Ce qui importe le plus, en ce qui concerne la différence
entre les deux formes de souvenir, c’est le type de rapport
qui est établi. Dans le mode avoir du souvenir, le rapport
est totalement mécanique, comme lorsque la relation entre
un mot et celui qui le suit est solidement établie par la
fréquence de sa répétition. Ou bien les rapports
peuvent être purement logiques, comme ceux qui existent entre
deux termes opposés, ou entre des concepts convergents, ou
en rapport avec le temps, l’espace, la taille, la couleur,
ou encore au sein d’un système donné de pensée.
Dans le mode être, se souvenir, c’est se rappeler activement
des mots, des idées, des choses vues, des peintures, de la
musique ; c’est mettre en rapport l’élément
particulier dont on doit se souvenir et tous ceux qui lui sont reliés.
Les rapports, dans ce cas, ne sont pas mécaniques, ni purement
logiques, mais vivants. Un concept est relié à un
autre par un acte de pensée productif (de pensée ou
de sentiment) qui est mis en œuvre quand on cherche le mot
exact.
Voici un exemple très simple : Si j’associe le mot
" douleur " ou " aspirine " au mot "migraine"
, j’ai affaire à une association logique, conventionnelle.
Mais si j’associe le mot " stress " ou le mot "
colère " à" migraine p, je mets en rapport
l’élément initial avec ses conséquences
possibles, intuition à laquelle je suis arrivé en
étudiant le phénomène. Ce dernier type de souvenir
constitue en lui-même un acte de pensée productive.
Le type le plus frappant de ce genre de souvenir vivant est présenté
par les " associations libres " inventées par Freud.
Les personnes qui n’ont pas particulièrement tendance
à stocker les éléments d’information,
constateront que leurs souvenirs, pour pouvoir bien fonctionner,
ont besoin d’un intérêt puissant et direct. On
a connu, par exemple, des individus qui, poussés par un besoin
vital, se rappelaient les mots d’une langue qu’ils avaient
oubliée depuis longtemps. En ce qui concerne ma propre expérience,
alors que je ne suis pas doué d’une mémoire
particulièrement bonne, il m’est arrivé de me
souvenir du rêve d’une personne que j’avais analysée
deux semaines ou cinq ans plus tôt lorsque je me suis retrouvé
face à cette personne et que je me suis concentré
sur l’ensemble de sa personnalité. Et pourtant, cinq
minutes plus tôt, à froid, j’aurais été
absolument incapable de me souvenir de ce rêve.

**Objectif visé:** Recopiez un passage du texte sur le souvenir, en commençant aux mots « Mais si j’associe » ; arrêtez-vous après « de pensée productive. ». Cette liste provient d'une source distincte du texte.

**Données enregistrées:**
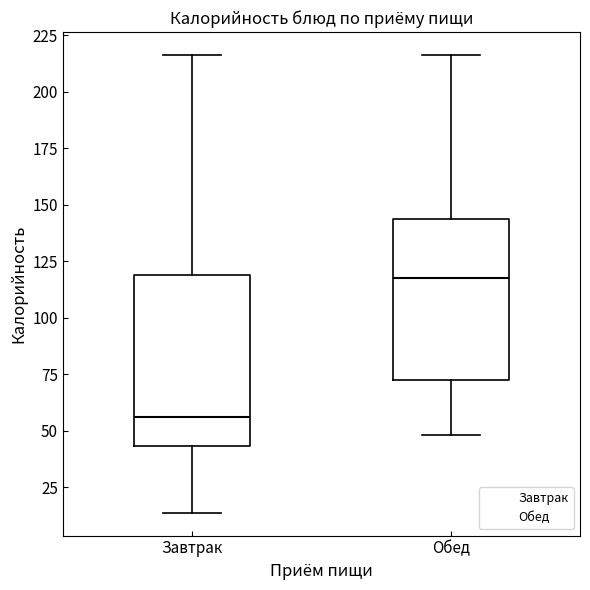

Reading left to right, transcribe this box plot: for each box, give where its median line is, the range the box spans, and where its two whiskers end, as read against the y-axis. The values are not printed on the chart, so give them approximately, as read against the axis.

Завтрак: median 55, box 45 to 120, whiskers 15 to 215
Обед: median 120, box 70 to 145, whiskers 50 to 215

**Réponse:**
Mais si j’associe le mot " stress " ou le mot "
colère " à" migraine p, je mets en rapport
l’élément initial avec ses conséquences
possibles, intuition à laquelle je suis arrivé en
étudiant le phénomène. Ce dernier type de souvenir
constitue en lui-même un acte de pensée productive.